MARYLAND: If it weren't for Washington, you couldn't find us

MASSACHUSETTS:
Home of the young girls from Nantucket, also the home of Ted Kennedy, hmmmm...

MICHIGAN: Land of the free, home of the Buick

MINNESOTA:
Not Sweden, but we try to act like it
Sure beats Canada

MISSISSIPPI:
We're lucky we can spell it
Why would you want to come here?

MISSOURI:
Gateway to Kansas
Here's mine, Show me yours
We're better than Illinois

MONTANA:
Land of the Big Sky, and very little else
We've got lots of 10'x10' shacks in the woods
It's where you're wanted.
At least our cows are sane.


NEBRASKA:
More corn than Kansas
Go to Kansas, turn north


NEVADA:
More weirdos than Alaska (warmer too)
2 words - Death Valley
3:5 you'll leave broke
We have our own nuclear testing site


NEW HAMPSHIRE:
Like Old Hampshire, only newer
About as exciting as Vermont


NEW JERSEY:
You have the right to remain silent,
You have the right to an attorney...
Tell 'em Guido sent ya

NEW MEXICO:
Lizards make excellent pets
We have reservations
Alien Welcome Center - Roswell


NEW YORK:
At least we're not New Jersey!
We're more than a big city; we're a state
Like we CARE about a motto
English spoken here; sometimes


NORTH CAROLINA: Five million people; Fifteen last names
We're bigger than South Carolina


NORTH DAKOTA: The OTHER South Dakota

OHIO:
Don't judge us by Cleveland
Proud polluters of Lake Erie
We're easy to spell


OKLAHOMA:
We're OK, you're NOT!

Items from a data source:
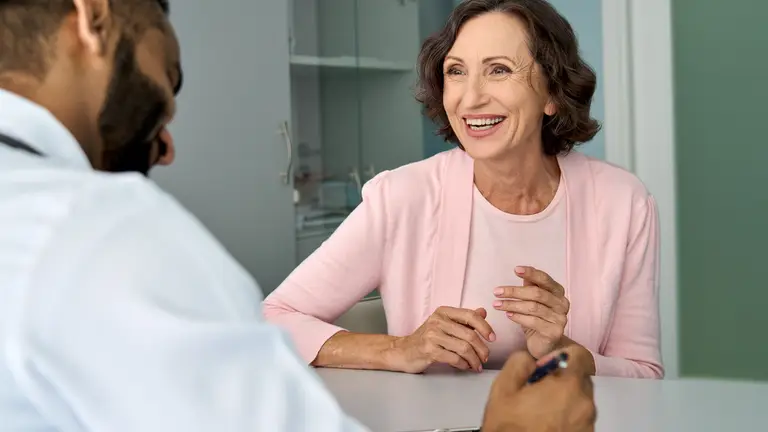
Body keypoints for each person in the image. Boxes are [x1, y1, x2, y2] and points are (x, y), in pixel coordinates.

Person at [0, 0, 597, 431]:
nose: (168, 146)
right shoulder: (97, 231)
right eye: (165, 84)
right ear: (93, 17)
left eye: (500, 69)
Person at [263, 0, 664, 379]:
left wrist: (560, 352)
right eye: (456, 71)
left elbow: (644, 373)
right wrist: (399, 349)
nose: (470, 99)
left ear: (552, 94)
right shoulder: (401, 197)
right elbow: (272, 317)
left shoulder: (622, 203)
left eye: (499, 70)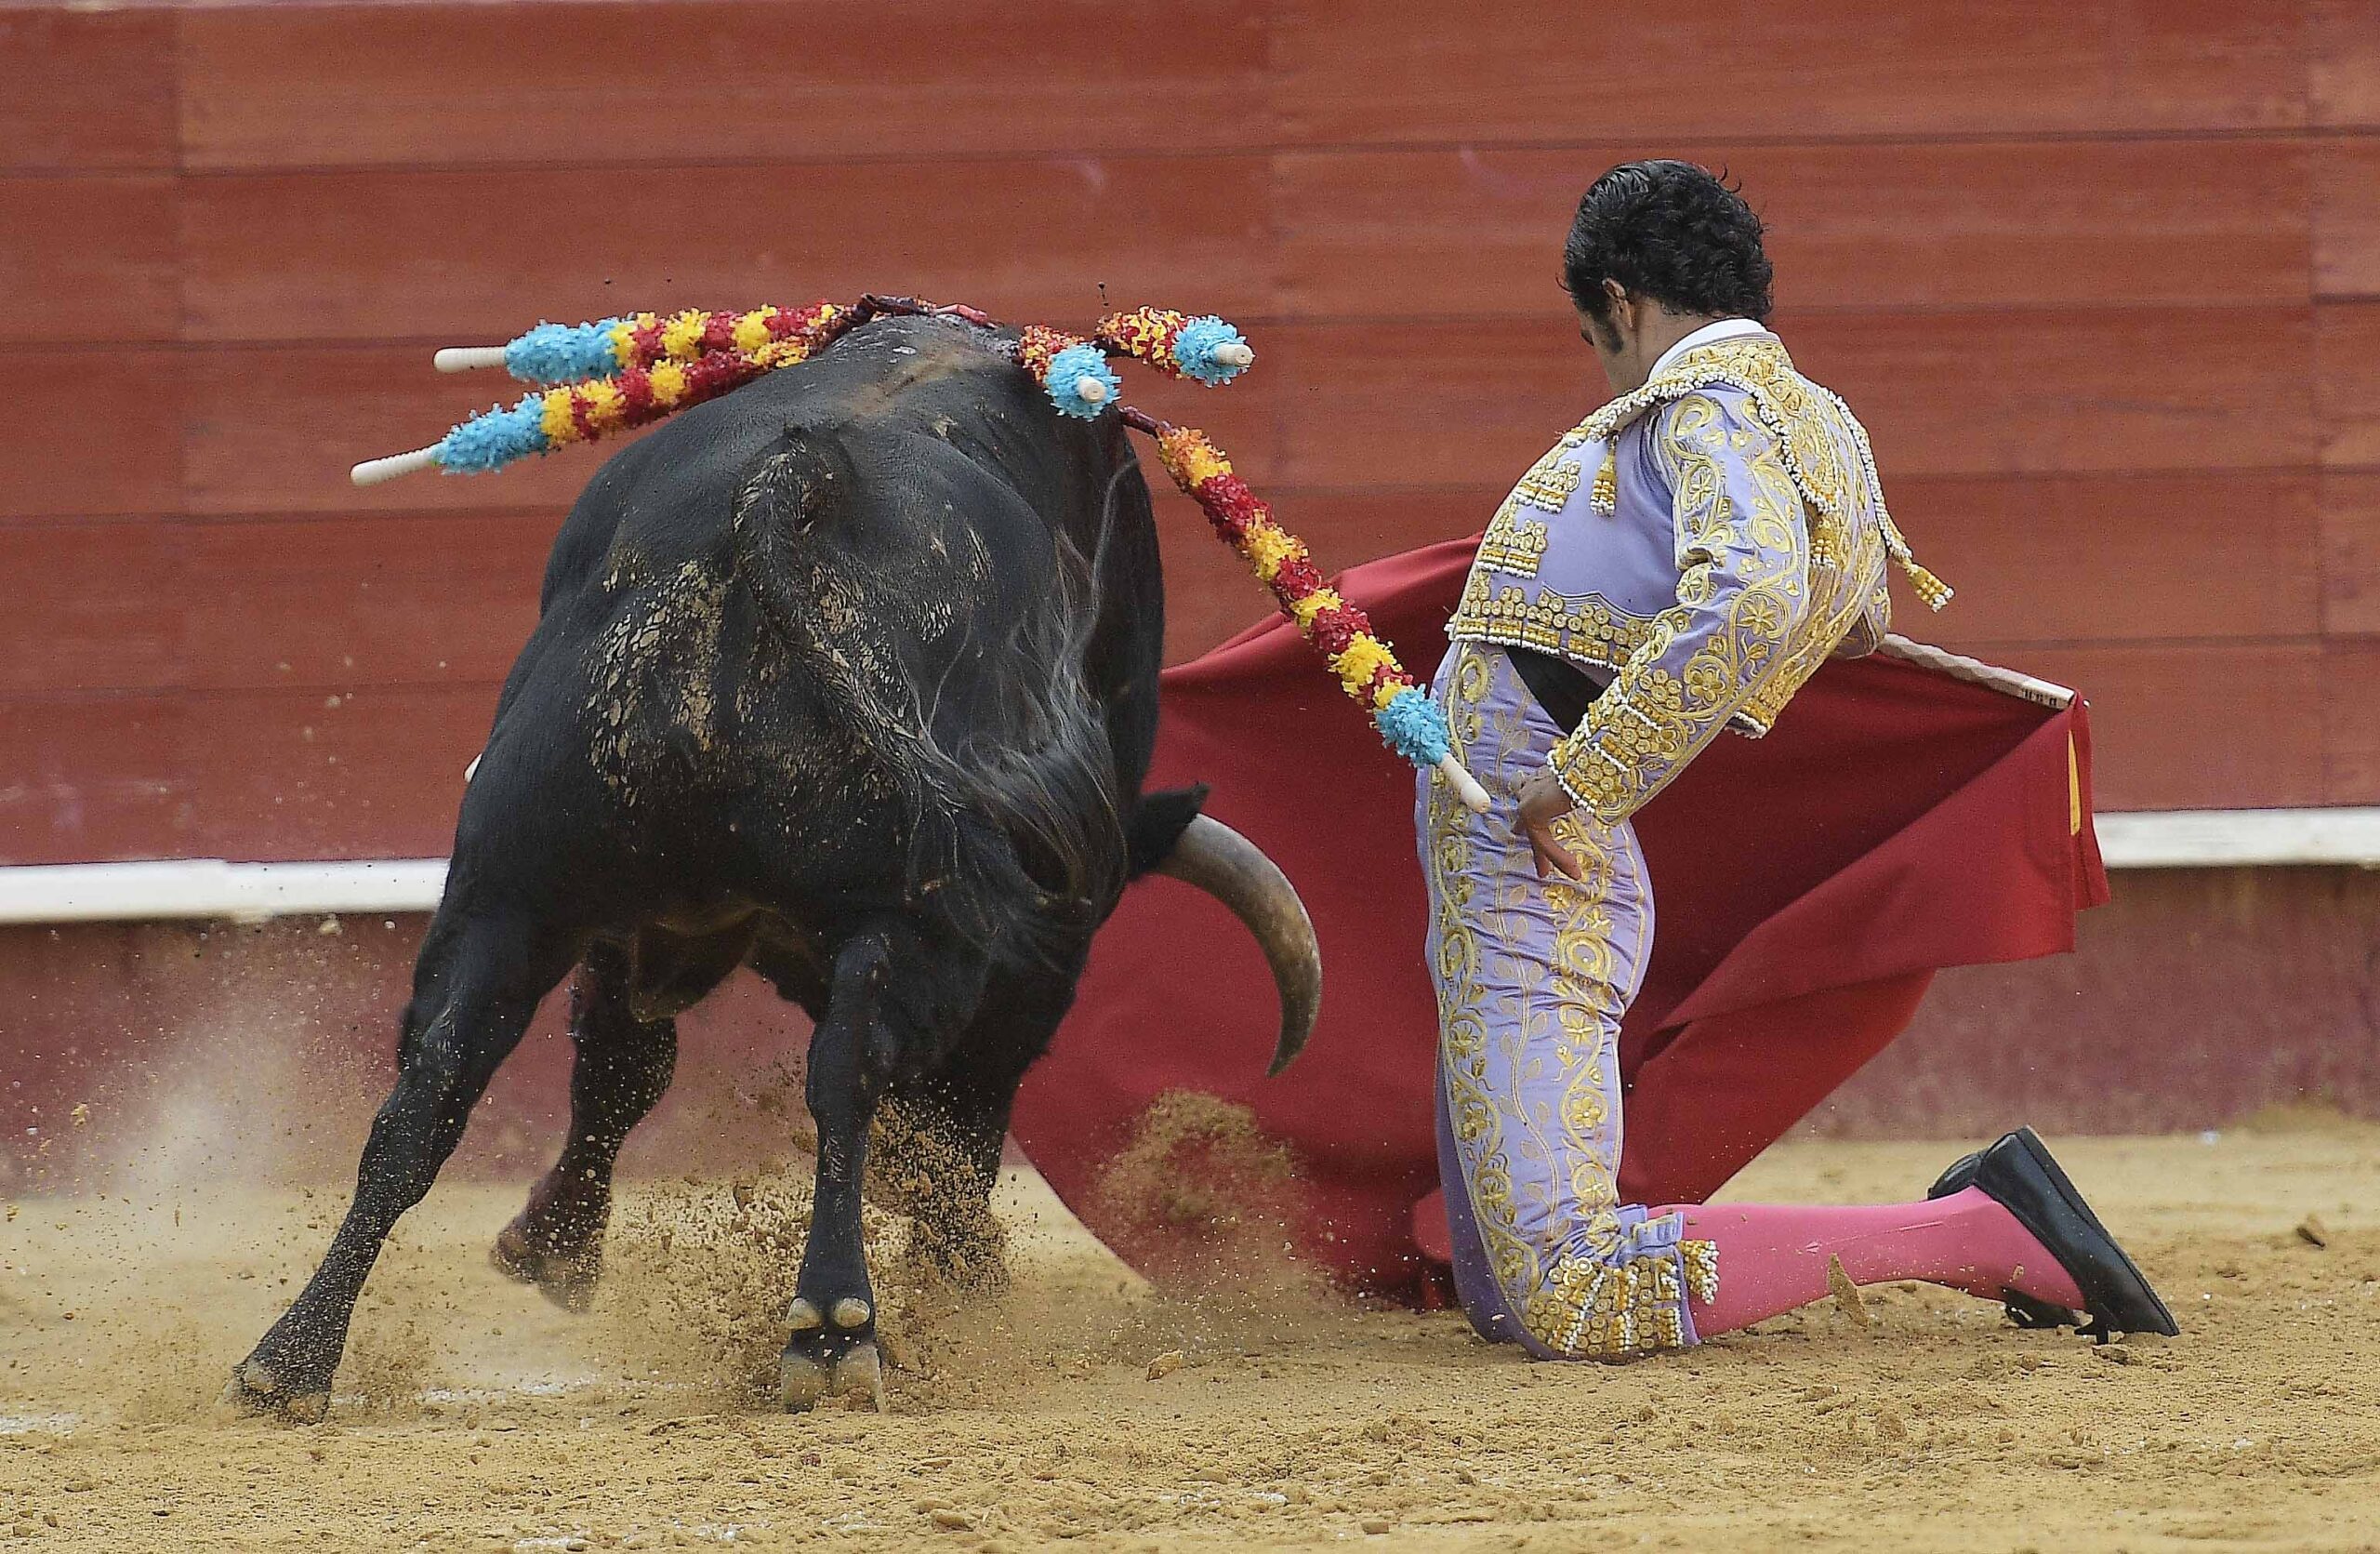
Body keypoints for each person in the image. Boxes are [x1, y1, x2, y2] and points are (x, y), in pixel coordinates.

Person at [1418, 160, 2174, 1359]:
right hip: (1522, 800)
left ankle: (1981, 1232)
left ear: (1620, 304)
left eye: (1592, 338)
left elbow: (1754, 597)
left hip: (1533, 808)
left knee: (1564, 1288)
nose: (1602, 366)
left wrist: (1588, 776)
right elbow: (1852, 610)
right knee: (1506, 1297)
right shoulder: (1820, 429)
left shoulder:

EXERCISE DIRECTIONS: Using the joke state mottos text, say yes or no to each statement and quote the words that decide it: 1. Nebraska claims more corn than Kansas. 2. Ohio asks not to be judged by Columbus. 3. New Mexico says lizards make excellent pets. Nothing in the listing is needed here.

YOUR SOLUTION:
1. Yes: "More corn than Kansas"
2. No: "Don't judge us by Cleveland"
3. Yes: "Lizards make excellent pets"